→ **Excerpt provided**
Extending the MS Transliteration Utility

by Michael S. Kaplan, published on 2006/08/19 06:01 -04:00, original URI: http://blogs.msdn.com/b/michkap/archive/2006/08/19/707013.aspx


Regular reader KJK:Hyperion asked in the Suggestion Box:

...when will Transliteration Utility support Romaji and Hiragana transliteration for Japanese? That's basically the only one I need. At the moment I use http://www.j-talk.com/nihongo/ but I'd prefer an off-line tool.

The tool that he is referring to is the Microsoft Transliteration Utility v1.0, which Thierry Fontenelle talks about in English here (and in French here).

I happened to be in an email thread with one of the authors of the tool (Nick Cipollone) and Thierry, and I figured I'd ask them this question. :-)

And Nick gave me the scoop:

Our basic strategy with Transliteration Utility was just to get the thing out the door with a few representative types of modules that people could use as models to create their own.  The only modules that were specifically requested by anyone were the Inuktitut Syllabary <-> Romanization modules (requested by the Canadian sub), the rest were basically things we had lying around.

We had intended to put out “module expansion packs” every now and then, once we had enough new modules to justify it.  We haven’t developed any new ones for public consumption since Transliteration Utility shipped in January, though.  We also hoped as a stretch goal that individuals or companies other than Microsoft might eventually provide module expansion packs, although this hasn’t happened to our knowledge yet either.

Well, that sounds like a call to arms for me, what do all of you think? :-)

→ **Data provided**
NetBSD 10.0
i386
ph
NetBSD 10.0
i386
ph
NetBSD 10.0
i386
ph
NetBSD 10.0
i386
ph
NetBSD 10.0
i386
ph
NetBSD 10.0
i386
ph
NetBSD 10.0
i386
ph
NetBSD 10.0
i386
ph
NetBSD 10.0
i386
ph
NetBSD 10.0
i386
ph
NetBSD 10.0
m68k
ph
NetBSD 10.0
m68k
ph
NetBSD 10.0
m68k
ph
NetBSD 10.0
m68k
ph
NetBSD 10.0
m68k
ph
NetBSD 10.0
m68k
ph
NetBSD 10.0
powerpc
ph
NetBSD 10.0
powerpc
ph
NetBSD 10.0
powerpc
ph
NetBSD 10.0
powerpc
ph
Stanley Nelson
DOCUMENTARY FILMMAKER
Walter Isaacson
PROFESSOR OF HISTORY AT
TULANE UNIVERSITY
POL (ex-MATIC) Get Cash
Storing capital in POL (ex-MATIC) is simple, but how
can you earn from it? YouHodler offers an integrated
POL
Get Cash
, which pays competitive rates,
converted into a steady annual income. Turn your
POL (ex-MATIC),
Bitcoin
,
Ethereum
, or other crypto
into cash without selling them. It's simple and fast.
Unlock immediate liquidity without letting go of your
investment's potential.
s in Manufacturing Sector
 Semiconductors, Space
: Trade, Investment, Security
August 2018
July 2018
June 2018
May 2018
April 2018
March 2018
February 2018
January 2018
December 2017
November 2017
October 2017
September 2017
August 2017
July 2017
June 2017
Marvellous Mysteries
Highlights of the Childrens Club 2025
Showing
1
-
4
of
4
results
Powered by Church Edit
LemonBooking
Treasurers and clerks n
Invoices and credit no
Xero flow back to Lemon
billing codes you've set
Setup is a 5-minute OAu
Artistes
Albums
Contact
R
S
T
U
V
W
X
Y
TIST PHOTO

→ **Task goal**
In the post about the Transliteration Utility, which modules were the only ones that anyone specifically requested?

→ **Answer for the task**
The Inuktitut Syllabary <-> Romanization modules, requested by the Canadian sub.